> [RECORDS SUPPLIED]
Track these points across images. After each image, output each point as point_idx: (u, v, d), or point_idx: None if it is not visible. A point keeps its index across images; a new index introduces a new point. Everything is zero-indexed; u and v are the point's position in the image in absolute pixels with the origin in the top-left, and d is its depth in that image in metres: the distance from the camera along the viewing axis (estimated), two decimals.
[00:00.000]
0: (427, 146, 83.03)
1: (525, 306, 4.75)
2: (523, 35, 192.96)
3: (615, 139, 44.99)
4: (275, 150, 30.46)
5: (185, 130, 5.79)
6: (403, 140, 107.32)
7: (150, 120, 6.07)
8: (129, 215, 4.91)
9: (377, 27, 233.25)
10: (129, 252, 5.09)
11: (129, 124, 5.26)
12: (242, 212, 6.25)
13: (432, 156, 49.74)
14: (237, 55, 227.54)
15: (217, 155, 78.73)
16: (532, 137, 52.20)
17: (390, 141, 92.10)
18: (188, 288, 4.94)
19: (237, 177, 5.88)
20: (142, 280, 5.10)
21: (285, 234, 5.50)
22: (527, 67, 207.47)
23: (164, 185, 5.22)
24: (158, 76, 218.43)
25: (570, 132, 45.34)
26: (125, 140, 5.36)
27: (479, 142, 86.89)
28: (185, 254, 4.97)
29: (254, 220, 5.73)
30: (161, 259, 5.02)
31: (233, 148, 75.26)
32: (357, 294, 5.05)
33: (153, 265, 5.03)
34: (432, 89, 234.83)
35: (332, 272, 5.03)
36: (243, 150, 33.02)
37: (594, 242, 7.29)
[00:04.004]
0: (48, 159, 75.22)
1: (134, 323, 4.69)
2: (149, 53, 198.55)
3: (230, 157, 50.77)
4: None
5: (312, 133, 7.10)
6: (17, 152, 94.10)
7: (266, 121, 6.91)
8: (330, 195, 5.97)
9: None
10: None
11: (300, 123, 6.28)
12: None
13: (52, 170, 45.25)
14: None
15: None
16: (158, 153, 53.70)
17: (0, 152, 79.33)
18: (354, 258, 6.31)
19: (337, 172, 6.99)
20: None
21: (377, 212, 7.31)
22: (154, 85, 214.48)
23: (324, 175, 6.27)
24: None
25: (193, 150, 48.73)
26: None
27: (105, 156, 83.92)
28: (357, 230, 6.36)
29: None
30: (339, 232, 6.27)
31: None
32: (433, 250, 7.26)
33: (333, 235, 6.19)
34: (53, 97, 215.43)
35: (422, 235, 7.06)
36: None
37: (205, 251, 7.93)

...

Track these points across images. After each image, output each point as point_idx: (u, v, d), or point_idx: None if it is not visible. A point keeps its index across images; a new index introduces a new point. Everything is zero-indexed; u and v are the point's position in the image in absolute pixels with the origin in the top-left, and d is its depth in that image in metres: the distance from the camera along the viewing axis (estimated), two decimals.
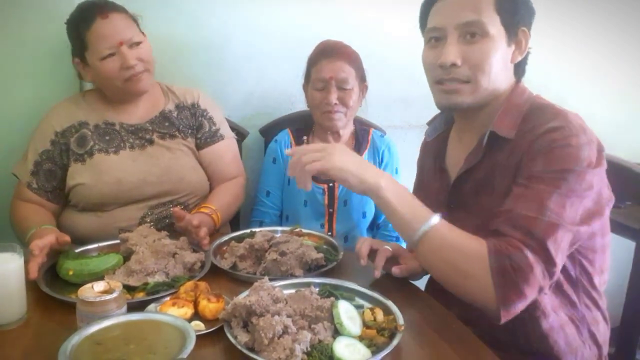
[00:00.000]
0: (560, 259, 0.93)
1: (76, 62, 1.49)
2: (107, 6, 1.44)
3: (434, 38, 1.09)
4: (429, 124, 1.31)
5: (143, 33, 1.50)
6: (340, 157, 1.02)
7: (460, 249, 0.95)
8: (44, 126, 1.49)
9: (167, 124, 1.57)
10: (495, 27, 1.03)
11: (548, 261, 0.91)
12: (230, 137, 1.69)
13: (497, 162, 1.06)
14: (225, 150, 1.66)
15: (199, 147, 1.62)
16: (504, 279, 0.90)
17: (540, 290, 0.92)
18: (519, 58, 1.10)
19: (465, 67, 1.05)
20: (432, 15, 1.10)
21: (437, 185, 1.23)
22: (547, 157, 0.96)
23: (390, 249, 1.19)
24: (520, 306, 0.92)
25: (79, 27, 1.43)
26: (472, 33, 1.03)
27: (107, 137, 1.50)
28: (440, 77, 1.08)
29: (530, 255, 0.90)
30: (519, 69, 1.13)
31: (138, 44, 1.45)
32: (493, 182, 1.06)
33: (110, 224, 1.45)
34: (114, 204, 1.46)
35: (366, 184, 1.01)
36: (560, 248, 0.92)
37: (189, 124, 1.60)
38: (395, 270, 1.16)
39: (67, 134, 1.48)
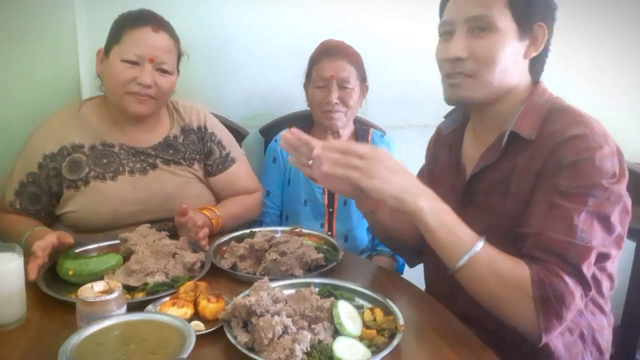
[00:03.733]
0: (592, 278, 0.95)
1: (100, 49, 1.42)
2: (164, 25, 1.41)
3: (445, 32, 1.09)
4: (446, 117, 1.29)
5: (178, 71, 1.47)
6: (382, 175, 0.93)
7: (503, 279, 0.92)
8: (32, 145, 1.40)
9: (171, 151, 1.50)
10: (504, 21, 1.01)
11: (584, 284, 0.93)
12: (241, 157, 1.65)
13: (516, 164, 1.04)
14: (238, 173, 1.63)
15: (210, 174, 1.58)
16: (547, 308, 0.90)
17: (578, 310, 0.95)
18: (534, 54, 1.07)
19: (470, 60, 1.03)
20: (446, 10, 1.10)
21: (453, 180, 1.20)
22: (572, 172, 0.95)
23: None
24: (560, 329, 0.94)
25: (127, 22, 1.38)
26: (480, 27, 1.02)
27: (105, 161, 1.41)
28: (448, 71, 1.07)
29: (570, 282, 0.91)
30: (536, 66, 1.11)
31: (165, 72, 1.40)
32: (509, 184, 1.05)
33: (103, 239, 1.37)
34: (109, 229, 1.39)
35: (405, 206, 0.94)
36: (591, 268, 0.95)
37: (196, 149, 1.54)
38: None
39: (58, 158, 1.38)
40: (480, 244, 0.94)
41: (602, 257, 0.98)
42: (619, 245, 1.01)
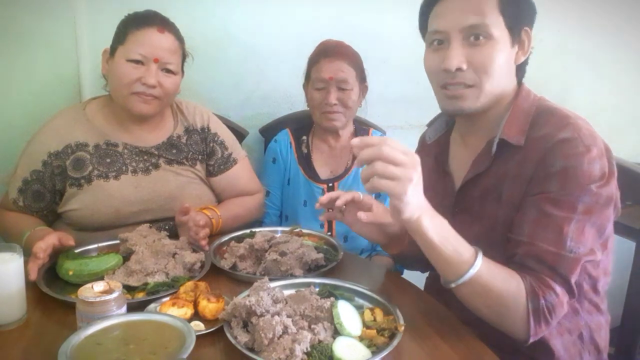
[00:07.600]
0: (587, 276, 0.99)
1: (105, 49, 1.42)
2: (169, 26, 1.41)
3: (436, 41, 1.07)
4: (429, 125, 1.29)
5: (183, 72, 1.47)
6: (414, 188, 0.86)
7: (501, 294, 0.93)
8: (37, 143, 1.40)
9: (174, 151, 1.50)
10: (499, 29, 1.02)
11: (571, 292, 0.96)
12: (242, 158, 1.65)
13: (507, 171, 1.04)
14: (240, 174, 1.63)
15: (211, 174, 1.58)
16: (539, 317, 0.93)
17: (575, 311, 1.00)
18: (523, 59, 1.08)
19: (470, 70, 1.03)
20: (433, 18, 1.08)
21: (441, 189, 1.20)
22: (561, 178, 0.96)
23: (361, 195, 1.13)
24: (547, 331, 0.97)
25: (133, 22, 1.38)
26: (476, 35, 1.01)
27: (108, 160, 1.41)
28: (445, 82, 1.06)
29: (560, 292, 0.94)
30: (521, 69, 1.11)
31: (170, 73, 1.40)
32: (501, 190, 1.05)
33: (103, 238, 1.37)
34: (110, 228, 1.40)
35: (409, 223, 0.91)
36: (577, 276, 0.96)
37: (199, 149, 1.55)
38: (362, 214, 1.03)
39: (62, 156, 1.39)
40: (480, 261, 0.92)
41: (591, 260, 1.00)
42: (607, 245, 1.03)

> [WHAT THE EXERCISE ASKS] Using the data above, extract exactly the lines from the one that holds "8: (44, 126, 1.49)" to the one that holds "39: (67, 134, 1.48)", both ends included, and no others.

> [COMPLETED EXERCISE]
8: (44, 126, 1.49)
9: (167, 124, 1.57)
10: (495, 27, 1.03)
11: (548, 261, 0.91)
12: (230, 137, 1.69)
13: (497, 162, 1.06)
14: (225, 150, 1.66)
15: (199, 147, 1.62)
16: (504, 279, 0.90)
17: (540, 290, 0.92)
18: (519, 58, 1.10)
19: (465, 67, 1.05)
20: (432, 15, 1.10)
21: (437, 185, 1.23)
22: (547, 157, 0.96)
23: (390, 249, 1.19)
24: (520, 306, 0.92)
25: (79, 27, 1.43)
26: (472, 33, 1.03)
27: (107, 137, 1.50)
28: (440, 77, 1.08)
29: (530, 255, 0.90)
30: (519, 69, 1.13)
31: (138, 44, 1.45)
32: (493, 182, 1.06)
33: (110, 224, 1.45)
34: (114, 204, 1.46)
35: (366, 184, 1.01)
36: (560, 248, 0.92)
37: (189, 124, 1.60)
38: (395, 270, 1.16)
39: (67, 134, 1.48)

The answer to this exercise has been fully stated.